Entre outubro de 2014 e outubro de 2015 (ano 1436 do calendário islâmico), o Al Hayat Media Center (responsável por conteúdos não arábicos) havia publicado 18 edições das suas principais revistas, entre elas a Dabiq, em onze línguas diferentes. A Fundação de Media Al-Furqan é a pedra basilar de todo o sistema que inclui centros de média nas províncias, responsáveis pela difusão de 710 vídeos, 1 787 reportagens fotográficas. E existe ainda a AJDN Media Productions, especializada em programas radiofónicos. Isto segundo a própria propaganda do EI, que colabora com outros canais jiadistas, como os Albatar Media, al-Khilafa-Media, Albayan Radio e al-Khalifa-TV.
A estratégia de distribuição é flexível. E o Centro Al Hayhat recorre mesmo à plataforma gratuita de criação de blogues WordPress.com para difundir a sua propaganda em língua inglesa, onde é permitido aos visitantes fazerem a subscrição dos conteúdos, usando o username do Telegram, uma aplicação gratuita para computadores, smatphones e tablets que permite a comunicação encriptada. Isso, apesar de a WordPress proibir aos utilizadores da plataforma expressamente conteúdos ilegais, violentos ou pornografia (aqui). O certo é que o blog (cujo endereço não publico deliberadamente) está no ar, com várias atualizações diárias.
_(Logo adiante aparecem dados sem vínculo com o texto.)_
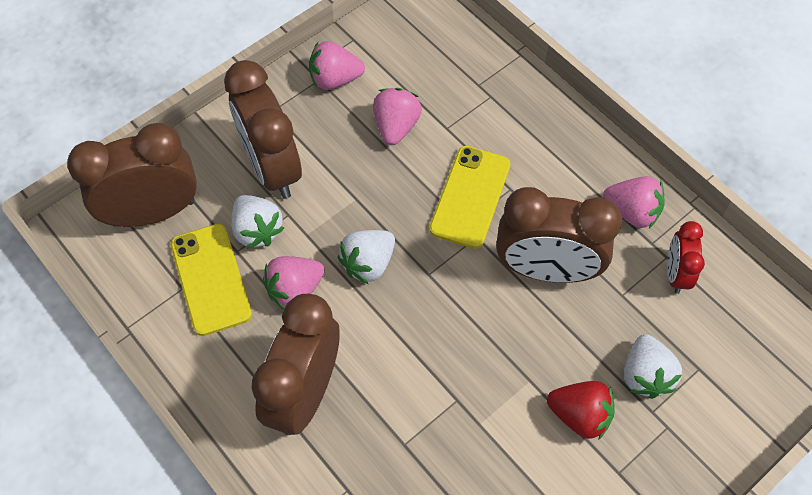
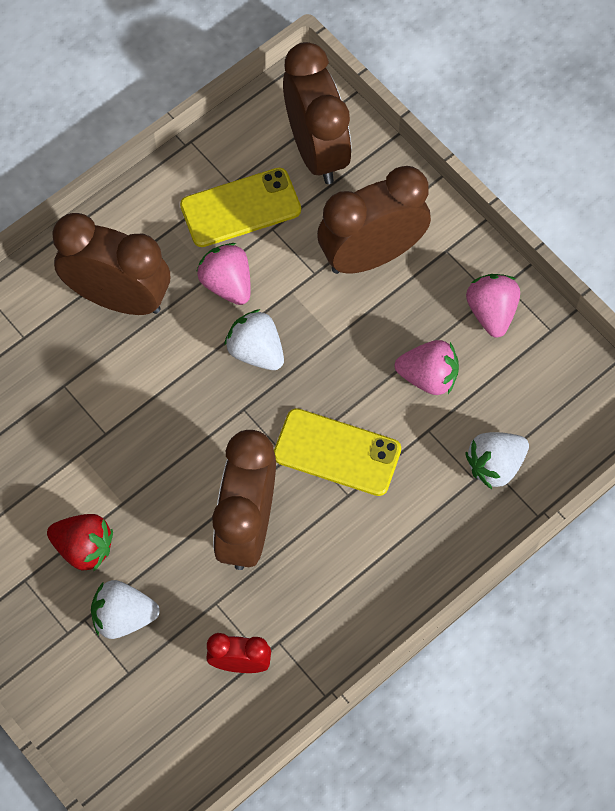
camera: 90 degrees right, 5 degrees up
white strawberry [231,195,284,249] -> white strawberry moved to [465,432,529,489]
red strawberry [547,381,615,440] -> red strawberry turned 90 degrees counterclockwise [47,514,113,572]
pink strawberry [603,176,664,228] -> none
Como já se referiu, as redes sociais são uma importante ferramenta dos jihadistas e estão pejadas de propaganda, nalguns casos com imagens extremamente violentas de batalhas e execuções. Pergunto-me: Como é isso possível quando o Facebook e o Youtube, por exemplo, se mostram tão pudicos em relação a imagens de nudez, apagando-as mal as detetam e banindo os utilizadores? Como é isso possível quando direitos liberdades e garantias são fortemente condicionados no Ocidente, em nome da luta contra o terrorismo?
Ainda na semana passada, o Washington Times noticiou que os serviços secretos dos Estados Unidos identificaram e localizaram três centros onde os jihadistas digitais do EI compilam, editam e finalizam os materias de propaganda adifundir através da internet. Situar-se-ão na Síria, Iraque e Líbia, no meio de zonas residenciais.
Segundo fontes citadas pelo jornal, só ainda não foram bombardeados porque a administração Obama receia baixas civis. Ora este receio de “danos colaterais” não convence quem acompanhou as duas guerras do Golfo Pérsico, outra no Afeganistão e outra na Jugoslávia. A não ser que se trate de uma novidade na estratégia norte-americana.
Mais plausível seria a explicação de que manter todos aqueles produtos do terror online permite aos serviços de segurança ocidentais continuarem a analisá-los, retirando deles informações que possam ajudar a combater os terroristas.
Bombardear os locais ou fechar as contas dos jihadistas e seus simpatizantes pode não chegar. Pelo menos no Ocidente, o mais importante será a criação de uma contra-narrativa que faça com que jovens radicalizáveis se sintam aceites e ligados à sociedade em que vivem. Mas essa é a parte difícil.